A Caucasian female, born in 1941, was first seen in November 2002 because of tiredness, weight loss and splenomegaly. She was taking glyburide, procylidine and venlafaxine for diabetes, parkinsonism and depression. Physical examination, revealed marked splenomegaly but no lymphadenopathy. Flowcytometry of peripheral blood showed a monoclonal B cell lymphoproliferative disorder consistent with marginal zone lymphoma. She was treated with chlorambucil 6 mg daily and prednisone 25 mg daily. She responded well to therapy. Chemotherapy was discontinued in December 2003. In April 2005 she was admitted to the hospital with pneumonia. She had pancytopenia and marked splenomegaly. Bone marrow apirate showed infiltration with marginal zone lymphoma cells. She was prescribed Chlorambucil 6 mg daily for management of her recurrent lymphoma. She took her first 6 mg of Chlorambucil at 8:00 PM of May 18, 2005 and woke up around 5:30 AM with grossly swollen tongue. She was brough to Emergency ward at 06:45 hr with grossly swollen, tender tongue protrudinng form her widely opened mouth. Angioedema of the tongue was diagnosed and she was given epinephrin, IV Benadryl, Solumedrol and morphine. By 10:00 hr, she was in moderate respiratory distress. She was taken to OR at 10:20 for urgent intubation or tracheotomy. Endoscopy revealed ++ oropharyngeal and supraglotic edema. A nasotracheal tube was inserted at 11:00 hr. The picture included was taken one hour after intubation.(16 hrs after taking chlorambucil). She was given Solumedrol 125 mg IV Q 12 hr. By 24 hours after intubation her tongue had receded into her mouth and she was extubated. Her serum C1 inhibitor was 0.13 g/L (normal 0.15–0.35) and functional C1 esterase inhibitor was 87% (normal >67%). Immunoglobulines, C3 & C4 were normal. Her lymphoma was treated with 6 courses of R-CVP regimen. She has not received any more chlorambucil and she has not had any more angioedema or anaphylactic reaction of any kind. In May 2005 her C1 inhibitor was 0.38 g/L and functional C1 esterase inhibitor was 96%.

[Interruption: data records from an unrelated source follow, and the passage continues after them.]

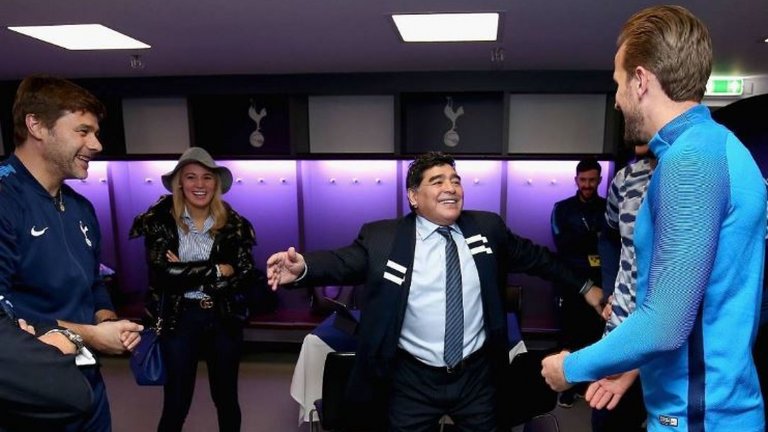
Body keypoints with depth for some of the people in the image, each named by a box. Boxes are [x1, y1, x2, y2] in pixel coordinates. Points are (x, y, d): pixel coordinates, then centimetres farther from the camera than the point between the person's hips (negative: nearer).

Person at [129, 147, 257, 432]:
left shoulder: (234, 224, -1)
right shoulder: (160, 220, -6)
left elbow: (245, 277, -8)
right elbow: (163, 274, -17)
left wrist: (188, 273, -15)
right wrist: (218, 270, -14)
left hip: (225, 318, 2)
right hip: (180, 319, -2)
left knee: (226, 398, 17)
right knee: (176, 403, 10)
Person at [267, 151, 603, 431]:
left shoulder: (487, 228, 0)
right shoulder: (382, 238, -10)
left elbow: (533, 256, 9)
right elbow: (343, 261, -18)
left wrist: (583, 286, 13)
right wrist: (302, 267, -39)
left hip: (477, 375, 3)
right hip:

Discussion: on the day before experiencing angioedema of the tongue, she had not taken any unusual food or any other new medication. The time sequence and subsequent course of this case strongly suggest that the angioedema of the tongue was due to Chlorambucil. The literature does not show any report of chlorambucil induced angioedema. However, angioedema is listed as one of the adverse reactions of Chlorambuci both in AHFS Drug Information and in Compendium of Pharmaceuticals and Specialities. Following communication with GlaskoSmithKline, the manufacturer of Chlorambucil, I was told that, they are not aware of any published report, but they have reports of angioedema induced by Chlorambucil in their file. I was told that they are not in position to reveal the number of such reactions.

Disclosure: No relevant conflicts of interest to declare.